Please give the data below again in full, exactly as it stands.

* Begin Input for this task *

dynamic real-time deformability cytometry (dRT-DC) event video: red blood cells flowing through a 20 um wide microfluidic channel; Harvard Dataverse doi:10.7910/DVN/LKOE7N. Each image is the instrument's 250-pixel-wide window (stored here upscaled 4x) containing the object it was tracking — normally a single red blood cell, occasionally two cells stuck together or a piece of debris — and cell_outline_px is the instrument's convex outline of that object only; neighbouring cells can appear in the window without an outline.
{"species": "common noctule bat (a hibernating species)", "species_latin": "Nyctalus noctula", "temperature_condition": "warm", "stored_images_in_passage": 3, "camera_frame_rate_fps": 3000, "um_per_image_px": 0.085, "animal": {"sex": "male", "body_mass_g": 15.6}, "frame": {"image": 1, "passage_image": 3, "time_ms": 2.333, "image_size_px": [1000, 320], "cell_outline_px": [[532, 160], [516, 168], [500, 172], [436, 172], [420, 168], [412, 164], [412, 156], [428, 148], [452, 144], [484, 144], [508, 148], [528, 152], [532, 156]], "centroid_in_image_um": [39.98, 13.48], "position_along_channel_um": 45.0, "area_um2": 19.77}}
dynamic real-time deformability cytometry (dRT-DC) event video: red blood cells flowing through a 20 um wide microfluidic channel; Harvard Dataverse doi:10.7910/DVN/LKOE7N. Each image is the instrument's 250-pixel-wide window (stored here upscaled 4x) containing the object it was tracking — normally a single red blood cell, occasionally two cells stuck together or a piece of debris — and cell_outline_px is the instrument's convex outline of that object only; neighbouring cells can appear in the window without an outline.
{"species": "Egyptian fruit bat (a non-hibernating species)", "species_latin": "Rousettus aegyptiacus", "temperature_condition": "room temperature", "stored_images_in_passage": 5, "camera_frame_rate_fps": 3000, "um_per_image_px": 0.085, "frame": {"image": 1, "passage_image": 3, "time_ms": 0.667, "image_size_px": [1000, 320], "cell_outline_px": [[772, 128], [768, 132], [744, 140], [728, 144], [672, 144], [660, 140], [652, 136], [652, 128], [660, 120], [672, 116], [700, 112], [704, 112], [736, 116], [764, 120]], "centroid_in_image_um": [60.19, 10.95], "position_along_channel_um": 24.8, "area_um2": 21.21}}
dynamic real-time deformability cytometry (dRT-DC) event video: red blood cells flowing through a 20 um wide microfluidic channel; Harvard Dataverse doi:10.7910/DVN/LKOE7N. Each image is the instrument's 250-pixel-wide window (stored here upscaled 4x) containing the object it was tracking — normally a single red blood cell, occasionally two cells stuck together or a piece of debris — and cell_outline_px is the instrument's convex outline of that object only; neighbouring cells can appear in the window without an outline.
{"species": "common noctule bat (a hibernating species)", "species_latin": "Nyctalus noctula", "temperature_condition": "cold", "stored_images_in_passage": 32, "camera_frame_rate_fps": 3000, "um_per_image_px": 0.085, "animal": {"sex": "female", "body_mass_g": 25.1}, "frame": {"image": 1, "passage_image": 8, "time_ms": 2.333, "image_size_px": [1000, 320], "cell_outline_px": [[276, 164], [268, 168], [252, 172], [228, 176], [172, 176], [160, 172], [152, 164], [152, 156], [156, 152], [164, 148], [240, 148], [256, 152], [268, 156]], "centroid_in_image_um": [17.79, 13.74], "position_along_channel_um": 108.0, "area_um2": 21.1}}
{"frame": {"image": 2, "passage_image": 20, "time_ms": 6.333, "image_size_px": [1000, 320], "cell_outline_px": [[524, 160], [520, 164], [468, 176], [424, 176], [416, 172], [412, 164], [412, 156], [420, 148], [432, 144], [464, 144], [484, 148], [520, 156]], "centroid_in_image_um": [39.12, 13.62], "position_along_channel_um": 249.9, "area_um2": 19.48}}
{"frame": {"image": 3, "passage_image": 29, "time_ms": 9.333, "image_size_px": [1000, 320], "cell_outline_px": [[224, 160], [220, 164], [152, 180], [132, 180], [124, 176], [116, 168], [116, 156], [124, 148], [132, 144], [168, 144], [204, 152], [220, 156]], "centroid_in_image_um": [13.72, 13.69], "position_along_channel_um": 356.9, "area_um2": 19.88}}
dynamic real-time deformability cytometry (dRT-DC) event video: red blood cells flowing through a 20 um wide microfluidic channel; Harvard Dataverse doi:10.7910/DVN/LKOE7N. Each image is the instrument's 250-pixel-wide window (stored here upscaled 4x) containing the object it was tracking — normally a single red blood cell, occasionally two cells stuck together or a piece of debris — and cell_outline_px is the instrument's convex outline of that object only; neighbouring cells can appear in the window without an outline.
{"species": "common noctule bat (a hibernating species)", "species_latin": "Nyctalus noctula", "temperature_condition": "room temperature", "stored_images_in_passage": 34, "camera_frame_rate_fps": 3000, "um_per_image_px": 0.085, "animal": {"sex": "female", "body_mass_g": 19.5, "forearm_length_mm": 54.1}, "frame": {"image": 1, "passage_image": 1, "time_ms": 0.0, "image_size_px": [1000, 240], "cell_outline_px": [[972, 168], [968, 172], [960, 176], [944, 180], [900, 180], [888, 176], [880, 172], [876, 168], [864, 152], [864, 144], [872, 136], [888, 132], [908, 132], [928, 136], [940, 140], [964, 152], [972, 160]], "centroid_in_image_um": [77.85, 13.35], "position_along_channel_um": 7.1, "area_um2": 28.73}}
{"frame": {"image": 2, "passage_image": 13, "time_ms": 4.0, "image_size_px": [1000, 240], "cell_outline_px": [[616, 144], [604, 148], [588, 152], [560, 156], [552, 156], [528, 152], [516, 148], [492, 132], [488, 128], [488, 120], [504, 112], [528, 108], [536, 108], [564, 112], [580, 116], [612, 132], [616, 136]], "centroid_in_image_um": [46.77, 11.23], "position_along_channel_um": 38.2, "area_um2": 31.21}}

* End Input for this task *

• Output of the task:
dynamic real-time deformability cytometry (dRT-DC) event video: red blood cells flowing through a 20 um wide microfluidic channel; Harvard Dataverse doi:10.7910/DVN/LKOE7N. Each image is the instrument's 250-pixel-wide window (stored here upscaled 4x) containing the object it was tracking — normally a single red blood cell, occasionally two cells stuck together or a piece of debris — and cell_outline_px is the instrument's convex outline of that object only; neighbouring cells can appear in the window without an outline.
{"species": "common noctule bat (a hibernating species)", "species_latin": "Nyctalus noctula", "temperature_condition": "warm", "stored_images_in_passage": 3, "camera_frame_rate_fps": 3000, "um_per_image_px": 0.085, "animal": {"sex": "male", "body_mass_g": 15.6}, "frame": {"image": 1, "passage_image": 3, "time_ms": 2.333, "image_size_px": [1000, 320], "cell_outline_px": [[532, 160], [516, 168], [500, 172], [436, 172], [420, 168], [412, 164], [412, 156], [428, 148], [452, 144], [484, 144], [508, 148], [528, 152], [532, 156]], "centroid_in_image_um": [39.98, 13.48], "position_along_channel_um": 45.0, "area_um2": 19.77}}
dynamic real-time deformability cytometry (dRT-DC) event video: red blood cells flowing through a 20 um wide microfluidic channel; Harvard Dataverse doi:10.7910/DVN/LKOE7N. Each image is the instrument's 250-pixel-wide window (stored here upscaled 4x) containing the object it was tracking — normally a single red blood cell, occasionally two cells stuck together or a piece of debris — and cell_outline_px is the instrument's convex outline of that object only; neighbouring cells can appear in the window without an outline.
{"species": "Egyptian fruit bat (a non-hibernating species)", "species_latin": "Rousettus aegyptiacus", "temperature_condition": "room temperature", "stored_images_in_passage": 5, "camera_frame_rate_fps": 3000, "um_per_image_px": 0.085, "frame": {"image": 1, "passage_image": 3, "time_ms": 0.667, "image_size_px": [1000, 320], "cell_outline_px": [[772, 128], [768, 132], [744, 140], [728, 144], [672, 144], [660, 140], [652, 136], [652, 128], [660, 120], [672, 116], [700, 112], [704, 112], [736, 116], [764, 120]], "centroid_in_image_um": [60.19, 10.95], "position_along_channel_um": 24.8, "area_um2": 21.21}}
dynamic real-time deformability cytometry (dRT-DC) event video: red blood cells flowing through a 20 um wide microfluidic channel; Harvard Dataverse doi:10.7910/DVN/LKOE7N. Each image is the instrument's 250-pixel-wide window (stored here upscaled 4x) containing the object it was tracking — normally a single red blood cell, occasionally two cells stuck together or a piece of debris — and cell_outline_px is the instrument's convex outline of that object only; neighbouring cells can appear in the window without an outline.
{"species": "common noctule bat (a hibernating species)", "species_latin": "Nyctalus noctula", "temperature_condition": "cold", "stored_images_in_passage": 32, "camera_frame_rate_fps": 3000, "um_per_image_px": 0.085, "animal": {"sex": "female", "body_mass_g": 25.1}, "frame": {"image": 1, "passage_image": 8, "time_ms": 2.333, "image_size_px": [1000, 320], "cell_outline_px": [[276, 164], [268, 168], [252, 172], [228, 176], [172, 176], [160, 172], [152, 164], [152, 156], [156, 152], [164, 148], [240, 148], [256, 152], [268, 156]], "centroid_in_image_um": [17.79, 13.74], "position_along_channel_um": 108.0, "area_um2": 21.1}}
{"frame": {"image": 2, "passage_image": 20, "time_ms": 6.333, "image_size_px": [1000, 320], "cell_outline_px": [[524, 160], [520, 164], [468, 176], [424, 176], [416, 172], [412, 164], [412, 156], [420, 148], [432, 144], [464, 144], [484, 148], [520, 156]], "centroid_in_image_um": [39.12, 13.62], "position_along_channel_um": 249.9, "area_um2": 19.48}}
{"frame": {"image": 3, "passage_image": 29, "time_ms": 9.333, "image_size_px": [1000, 320], "cell_outline_px": [[224, 160], [220, 164], [152, 180], [132, 180], [124, 176], [116, 168], [116, 156], [124, 148], [132, 144], [168, 144], [204, 152], [220, 156]], "centroid_in_image_um": [13.72, 13.69], "position_along_channel_um": 356.9, "area_um2": 19.88}}
dynamic real-time deformability cytometry (dRT-DC) event video: red blood cells flowing through a 20 um wide microfluidic channel; Harvard Dataverse doi:10.7910/DVN/LKOE7N. Each image is the instrument's 250-pixel-wide window (stored here upscaled 4x) containing the object it was tracking — normally a single red blood cell, occasionally two cells stuck together or a piece of debris — and cell_outline_px is the instrument's convex outline of that object only; neighbouring cells can appear in the window without an outline.
{"species": "common noctule bat (a hibernating species)", "species_latin": "Nyctalus noctula", "temperature_condition": "room temperature", "stored_images_in_passage": 34, "camera_frame_rate_fps": 3000, "um_per_image_px": 0.085, "animal": {"sex": "female", "body_mass_g": 19.5, "forearm_length_mm": 54.1}, "frame": {"image": 1, "passage_image": 1, "time_ms": 0.0, "image_size_px": [1000, 240], "cell_outline_px": [[972, 168], [968, 172], [960, 176], [944, 180], [900, 180], [888, 176], [880, 172], [876, 168], [864, 152], [864, 144], [872, 136], [888, 132], [908, 132], [928, 136], [940, 140], [964, 152], [972, 160]], "centroid_in_image_um": [77.85, 13.35], "position_along_channel_um": 7.1, "area_um2": 28.73}}
{"frame": {"image": 2, "passage_image": 13, "time_ms": 4.0, "image_size_px": [1000, 240], "cell_outline_px": [[616, 144], [604, 148], [588, 152], [560, 156], [552, 156], [528, 152], [516, 148], [492, 132], [488, 128], [488, 120], [504, 112], [528, 108], [536, 108], [564, 112], [580, 116], [612, 132], [616, 136]], "centroid_in_image_um": [46.77, 11.23], "position_along_channel_um": 38.2, "area_um2": 31.21}}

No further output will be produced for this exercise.